Oil above $100/barrel on Iran supply fears. SEI reached an all-time high of $62.26 (trading $62.98) and is up ~182% Y/Y, though InvestingPro flags the stock as trading above its Fair Value (overvalued). Solaris reported Q4 2025 EPS of -$0.04 vs $0.34 est (negative surprise of 111.76%) while revenue beat at $180.0M vs $159.28M est (+13.01%); separately, Solaris Energy Infrastructure closed deals to add ~900 MW of gas-fired turbine capacity (400 MW via Genco acquisition and ~500 MW via turbine slots) for 2026–2029 and received a GLJ Research buy initiation with a $60 price target.

Analysis

Companies that own delivery lead-times (turbine slots, long-lead equipment) and contracted behind‑the‑meter cashflows are in an asymmetric position: they can monetize scarcity via price or take-or-pay structures while peers without inventory face margin pressure and project slippage risk. That structural edge amplifies at times of commodity-price volatility because merchant power spreads widen and counterparties prefer counterparties with tangible near‑term capacity. Near‑term catalysts are geopolitical headlines and trancheable equipment confirmations; medium term (6–18 months) the story lives or dies on execution — turbine deliveries, interconnection timelines, and contract ramp timing — while long term (2–5 years) the secular threat is rapid, cheaper battery + renewable deployments compressing merchant power spreads. Interest rates and credit availability are an under-appreciated amplifier: higher rates raise the financing cost of merchant projects and shorten upside from elevated spot power prices, compressing project IRRs faster than headline revenue growth suggests.
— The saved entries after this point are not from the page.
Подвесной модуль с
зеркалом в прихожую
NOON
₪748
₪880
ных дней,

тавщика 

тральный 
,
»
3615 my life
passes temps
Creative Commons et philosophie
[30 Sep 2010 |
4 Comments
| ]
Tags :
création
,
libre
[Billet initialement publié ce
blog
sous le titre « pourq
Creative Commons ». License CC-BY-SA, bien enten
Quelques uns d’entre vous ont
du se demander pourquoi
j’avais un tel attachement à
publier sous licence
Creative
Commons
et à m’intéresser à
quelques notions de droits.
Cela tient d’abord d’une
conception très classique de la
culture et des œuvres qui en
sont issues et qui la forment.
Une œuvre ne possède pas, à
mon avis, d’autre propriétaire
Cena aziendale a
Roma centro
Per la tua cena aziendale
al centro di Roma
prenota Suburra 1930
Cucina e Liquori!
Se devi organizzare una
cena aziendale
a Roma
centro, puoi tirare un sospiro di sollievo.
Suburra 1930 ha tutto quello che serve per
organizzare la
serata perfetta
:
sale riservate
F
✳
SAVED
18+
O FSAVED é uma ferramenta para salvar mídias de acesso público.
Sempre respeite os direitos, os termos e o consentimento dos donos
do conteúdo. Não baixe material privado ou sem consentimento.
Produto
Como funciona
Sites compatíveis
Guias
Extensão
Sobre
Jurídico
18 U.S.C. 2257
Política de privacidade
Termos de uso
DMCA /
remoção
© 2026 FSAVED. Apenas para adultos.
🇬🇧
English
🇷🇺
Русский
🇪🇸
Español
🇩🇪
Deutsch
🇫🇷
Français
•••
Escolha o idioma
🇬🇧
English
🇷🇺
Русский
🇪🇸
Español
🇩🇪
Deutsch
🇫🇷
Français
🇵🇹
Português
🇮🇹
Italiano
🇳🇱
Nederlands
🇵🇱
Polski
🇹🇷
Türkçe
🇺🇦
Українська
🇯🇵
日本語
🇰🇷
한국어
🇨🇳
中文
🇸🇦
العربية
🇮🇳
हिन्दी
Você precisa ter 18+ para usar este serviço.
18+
Consensus seems focused on revenue growth and headline installations but underweights timing risk and earnings quality: EBITDA booked on a PPA or financed slot is not fungible with spot merchant cash if construction or permitting slips. That makes valuation highly binary — a modest delay can flip a premium multiple into distressed financing. We prefer targeted exposure sized for execution risk and explicit option protection rather than naked carry into what looks like a cycle high in sentiment.